____ Listed entries
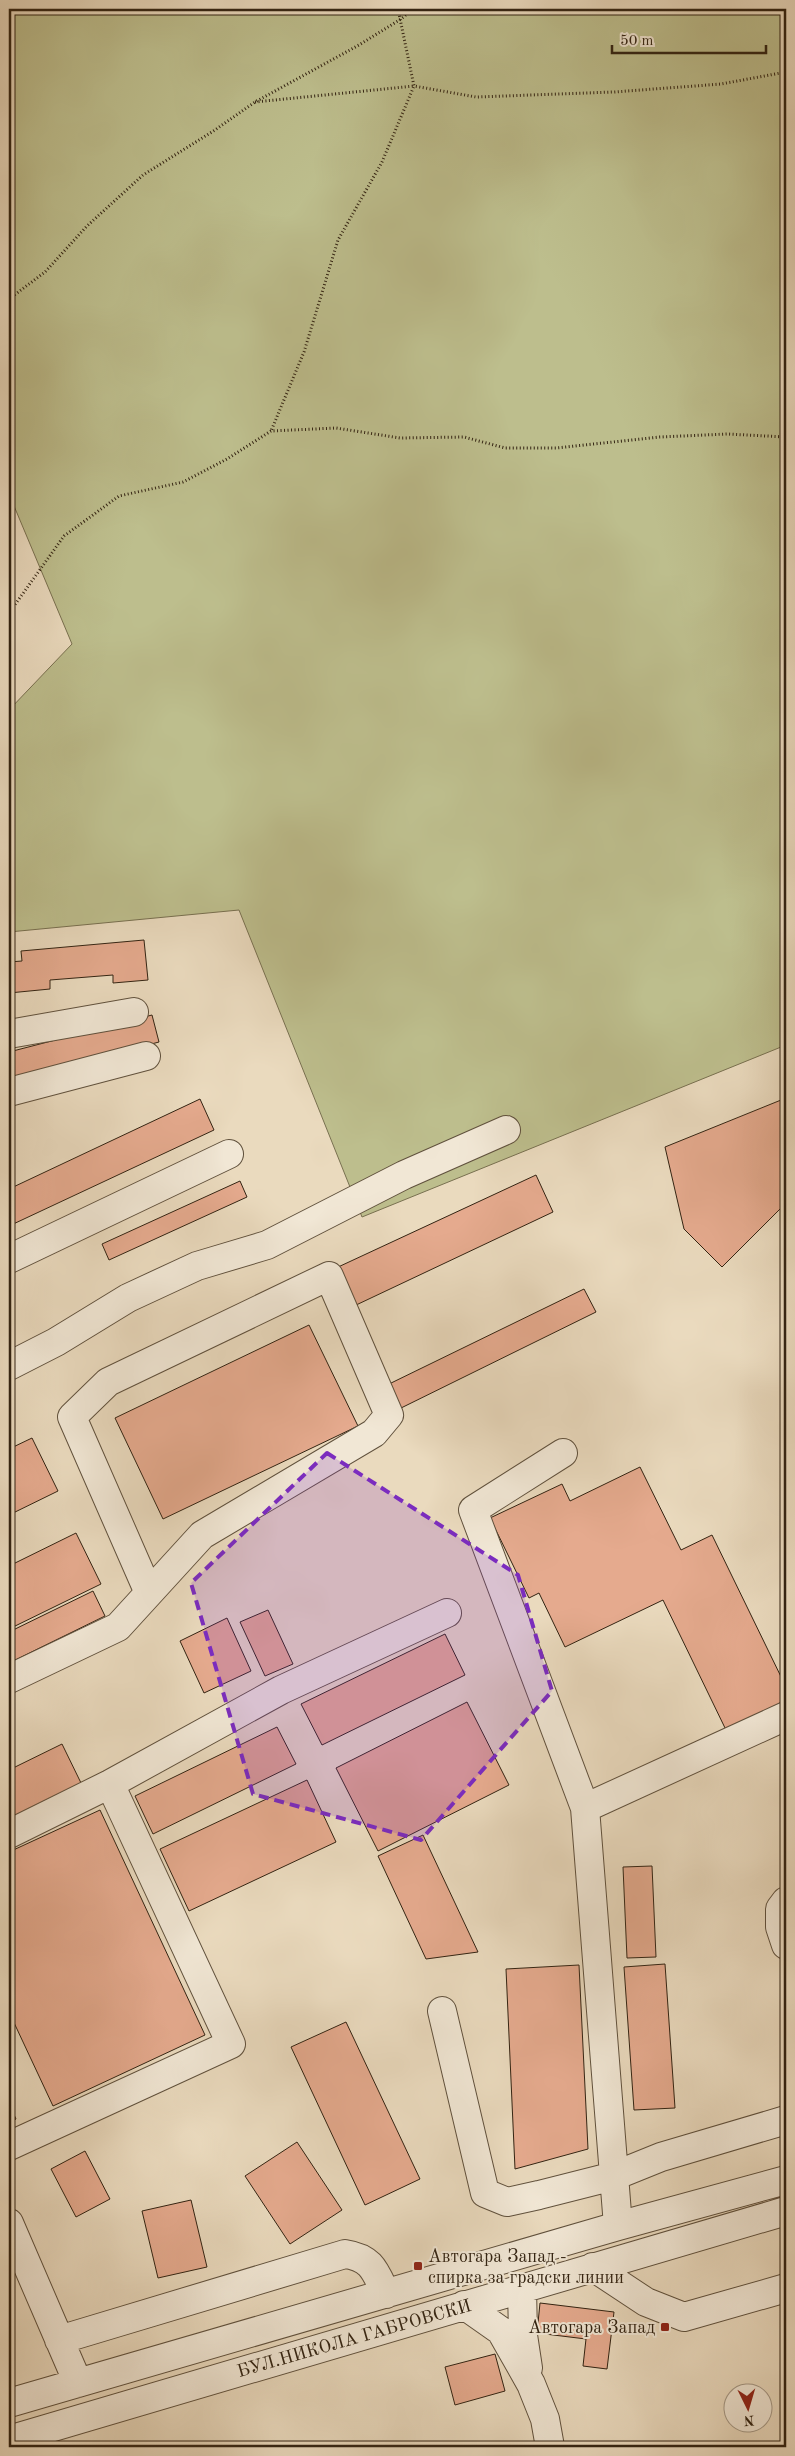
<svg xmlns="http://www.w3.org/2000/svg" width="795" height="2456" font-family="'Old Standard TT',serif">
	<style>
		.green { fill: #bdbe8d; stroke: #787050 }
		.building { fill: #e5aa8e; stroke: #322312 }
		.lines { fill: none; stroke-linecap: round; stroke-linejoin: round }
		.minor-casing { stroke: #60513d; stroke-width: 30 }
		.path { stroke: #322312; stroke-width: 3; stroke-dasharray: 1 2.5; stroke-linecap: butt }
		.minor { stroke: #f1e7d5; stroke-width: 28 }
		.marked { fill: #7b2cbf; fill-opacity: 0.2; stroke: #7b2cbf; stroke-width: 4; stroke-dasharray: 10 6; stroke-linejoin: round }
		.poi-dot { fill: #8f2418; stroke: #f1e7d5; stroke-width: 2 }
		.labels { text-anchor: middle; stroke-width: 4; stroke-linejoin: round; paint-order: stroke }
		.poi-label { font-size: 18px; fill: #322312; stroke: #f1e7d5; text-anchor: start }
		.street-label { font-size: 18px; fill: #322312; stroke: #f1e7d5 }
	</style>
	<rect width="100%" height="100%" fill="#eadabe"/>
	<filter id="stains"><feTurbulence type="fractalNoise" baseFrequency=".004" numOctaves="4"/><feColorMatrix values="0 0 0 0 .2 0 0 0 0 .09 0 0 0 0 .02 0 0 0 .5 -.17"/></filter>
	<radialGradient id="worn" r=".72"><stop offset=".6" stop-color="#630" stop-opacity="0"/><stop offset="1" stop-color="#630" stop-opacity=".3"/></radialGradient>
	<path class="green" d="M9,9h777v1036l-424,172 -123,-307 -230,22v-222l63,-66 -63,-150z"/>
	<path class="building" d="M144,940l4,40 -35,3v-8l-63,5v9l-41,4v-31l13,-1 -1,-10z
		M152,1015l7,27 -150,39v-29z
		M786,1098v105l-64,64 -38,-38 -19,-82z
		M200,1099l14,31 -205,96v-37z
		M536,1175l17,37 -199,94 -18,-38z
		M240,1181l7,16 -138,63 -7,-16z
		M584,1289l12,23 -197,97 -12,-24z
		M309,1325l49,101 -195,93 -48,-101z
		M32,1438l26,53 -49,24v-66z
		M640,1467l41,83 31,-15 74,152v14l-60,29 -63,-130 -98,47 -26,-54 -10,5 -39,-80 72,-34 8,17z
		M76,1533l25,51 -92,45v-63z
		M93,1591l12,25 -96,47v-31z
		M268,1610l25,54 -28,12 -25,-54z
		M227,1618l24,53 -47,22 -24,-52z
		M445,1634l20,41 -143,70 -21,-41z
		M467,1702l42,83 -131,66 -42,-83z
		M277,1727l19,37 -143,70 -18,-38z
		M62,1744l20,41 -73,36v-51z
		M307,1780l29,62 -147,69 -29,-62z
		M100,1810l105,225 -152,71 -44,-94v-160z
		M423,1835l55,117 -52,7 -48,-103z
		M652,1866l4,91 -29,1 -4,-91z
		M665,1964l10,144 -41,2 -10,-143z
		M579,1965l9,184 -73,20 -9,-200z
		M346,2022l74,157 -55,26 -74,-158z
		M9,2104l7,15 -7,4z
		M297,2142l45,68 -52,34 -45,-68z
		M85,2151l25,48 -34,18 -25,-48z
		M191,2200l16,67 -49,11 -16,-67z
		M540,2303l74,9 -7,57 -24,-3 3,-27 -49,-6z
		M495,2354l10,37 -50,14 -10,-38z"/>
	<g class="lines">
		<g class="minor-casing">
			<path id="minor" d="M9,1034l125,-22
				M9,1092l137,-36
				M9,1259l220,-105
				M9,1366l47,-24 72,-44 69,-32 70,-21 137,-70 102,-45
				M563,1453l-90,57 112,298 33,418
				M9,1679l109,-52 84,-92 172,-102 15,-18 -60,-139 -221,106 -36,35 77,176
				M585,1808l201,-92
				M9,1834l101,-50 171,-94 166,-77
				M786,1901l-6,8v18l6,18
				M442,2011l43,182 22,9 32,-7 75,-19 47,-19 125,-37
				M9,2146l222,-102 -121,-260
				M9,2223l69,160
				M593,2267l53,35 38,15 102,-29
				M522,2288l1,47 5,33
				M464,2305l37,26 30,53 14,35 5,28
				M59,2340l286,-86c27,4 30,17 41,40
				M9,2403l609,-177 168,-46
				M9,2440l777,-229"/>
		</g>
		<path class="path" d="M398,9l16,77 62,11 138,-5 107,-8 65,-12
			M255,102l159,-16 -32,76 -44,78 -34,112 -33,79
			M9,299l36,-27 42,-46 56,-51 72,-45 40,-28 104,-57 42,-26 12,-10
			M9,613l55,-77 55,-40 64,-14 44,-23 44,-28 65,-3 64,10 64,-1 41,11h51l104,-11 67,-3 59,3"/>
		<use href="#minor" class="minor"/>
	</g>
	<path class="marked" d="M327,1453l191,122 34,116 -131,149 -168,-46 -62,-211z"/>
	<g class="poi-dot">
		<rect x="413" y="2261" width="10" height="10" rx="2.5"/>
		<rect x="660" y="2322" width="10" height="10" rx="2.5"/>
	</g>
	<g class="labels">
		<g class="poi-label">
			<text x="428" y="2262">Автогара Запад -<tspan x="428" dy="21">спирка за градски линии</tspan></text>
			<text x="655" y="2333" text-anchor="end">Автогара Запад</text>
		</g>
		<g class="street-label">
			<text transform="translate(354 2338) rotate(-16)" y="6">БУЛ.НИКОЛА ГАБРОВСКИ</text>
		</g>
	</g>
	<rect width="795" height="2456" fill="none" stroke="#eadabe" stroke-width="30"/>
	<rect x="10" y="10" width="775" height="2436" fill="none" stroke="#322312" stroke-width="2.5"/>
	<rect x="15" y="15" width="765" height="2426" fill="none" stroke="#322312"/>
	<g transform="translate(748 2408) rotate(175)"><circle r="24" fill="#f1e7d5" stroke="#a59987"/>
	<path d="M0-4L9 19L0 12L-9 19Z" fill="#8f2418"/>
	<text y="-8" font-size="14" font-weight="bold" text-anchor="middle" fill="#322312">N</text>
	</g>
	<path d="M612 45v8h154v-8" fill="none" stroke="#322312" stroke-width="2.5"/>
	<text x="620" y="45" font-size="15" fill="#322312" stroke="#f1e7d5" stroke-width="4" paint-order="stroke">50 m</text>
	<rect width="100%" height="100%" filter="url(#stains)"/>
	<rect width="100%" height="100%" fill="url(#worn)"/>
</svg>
________
____ Listed entries
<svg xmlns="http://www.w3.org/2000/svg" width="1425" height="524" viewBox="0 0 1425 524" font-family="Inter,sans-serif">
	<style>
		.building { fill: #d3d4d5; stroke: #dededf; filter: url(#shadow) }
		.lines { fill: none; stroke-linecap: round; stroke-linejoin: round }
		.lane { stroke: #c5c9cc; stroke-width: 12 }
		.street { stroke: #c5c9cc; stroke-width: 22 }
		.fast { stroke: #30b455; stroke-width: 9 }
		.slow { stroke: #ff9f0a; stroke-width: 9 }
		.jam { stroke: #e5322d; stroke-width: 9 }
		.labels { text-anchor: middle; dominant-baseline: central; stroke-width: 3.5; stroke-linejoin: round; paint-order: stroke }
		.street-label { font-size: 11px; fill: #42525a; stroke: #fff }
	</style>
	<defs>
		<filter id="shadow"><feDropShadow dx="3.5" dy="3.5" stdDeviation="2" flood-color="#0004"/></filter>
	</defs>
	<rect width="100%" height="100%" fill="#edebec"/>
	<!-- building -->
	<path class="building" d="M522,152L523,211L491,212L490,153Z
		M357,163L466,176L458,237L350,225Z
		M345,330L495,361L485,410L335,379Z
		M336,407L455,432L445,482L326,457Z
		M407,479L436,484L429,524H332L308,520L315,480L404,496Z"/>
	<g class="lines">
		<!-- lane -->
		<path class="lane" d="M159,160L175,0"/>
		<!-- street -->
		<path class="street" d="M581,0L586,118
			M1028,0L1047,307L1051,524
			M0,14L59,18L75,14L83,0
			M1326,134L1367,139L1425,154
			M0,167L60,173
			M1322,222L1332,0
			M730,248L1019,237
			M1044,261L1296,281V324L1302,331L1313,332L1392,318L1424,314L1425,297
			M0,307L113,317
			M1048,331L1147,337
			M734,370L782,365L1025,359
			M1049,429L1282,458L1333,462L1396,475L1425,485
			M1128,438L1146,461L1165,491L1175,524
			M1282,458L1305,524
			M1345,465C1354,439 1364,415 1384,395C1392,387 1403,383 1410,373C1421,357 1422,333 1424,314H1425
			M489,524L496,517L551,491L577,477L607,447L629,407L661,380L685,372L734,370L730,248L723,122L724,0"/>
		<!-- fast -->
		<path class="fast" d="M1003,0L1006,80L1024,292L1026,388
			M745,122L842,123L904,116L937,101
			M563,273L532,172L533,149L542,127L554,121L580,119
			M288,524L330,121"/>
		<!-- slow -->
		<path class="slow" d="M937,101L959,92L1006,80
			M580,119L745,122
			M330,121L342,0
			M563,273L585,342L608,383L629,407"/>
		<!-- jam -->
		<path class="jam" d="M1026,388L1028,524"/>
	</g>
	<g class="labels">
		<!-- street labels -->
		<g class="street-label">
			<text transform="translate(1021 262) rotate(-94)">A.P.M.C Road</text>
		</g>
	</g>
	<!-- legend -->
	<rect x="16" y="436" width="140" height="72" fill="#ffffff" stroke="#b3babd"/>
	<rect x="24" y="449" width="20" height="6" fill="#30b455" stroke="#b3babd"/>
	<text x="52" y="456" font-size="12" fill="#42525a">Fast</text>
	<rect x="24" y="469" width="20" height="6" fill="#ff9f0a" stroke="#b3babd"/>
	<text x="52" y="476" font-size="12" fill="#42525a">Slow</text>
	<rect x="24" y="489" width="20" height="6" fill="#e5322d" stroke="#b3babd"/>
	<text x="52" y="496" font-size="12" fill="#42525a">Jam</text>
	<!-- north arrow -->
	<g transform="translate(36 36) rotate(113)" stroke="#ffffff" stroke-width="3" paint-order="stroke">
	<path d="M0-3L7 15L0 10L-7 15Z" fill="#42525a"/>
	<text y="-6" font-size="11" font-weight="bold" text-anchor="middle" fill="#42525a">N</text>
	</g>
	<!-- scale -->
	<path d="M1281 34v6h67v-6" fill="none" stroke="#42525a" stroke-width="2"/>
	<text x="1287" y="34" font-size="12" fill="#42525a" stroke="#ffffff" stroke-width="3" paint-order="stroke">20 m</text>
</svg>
________
Gather and copy every line of the data in which the string "worn" is found.

	<radialGradient id="worn" r=".72"><stop offset=".6" stop-color="#630" stop-opacity="0"/><stop offset="1" stop-color="#630" stop-opacity=".3"/></radialGradient>
	<rect width="100%" height="100%" fill="url(#worn)"/>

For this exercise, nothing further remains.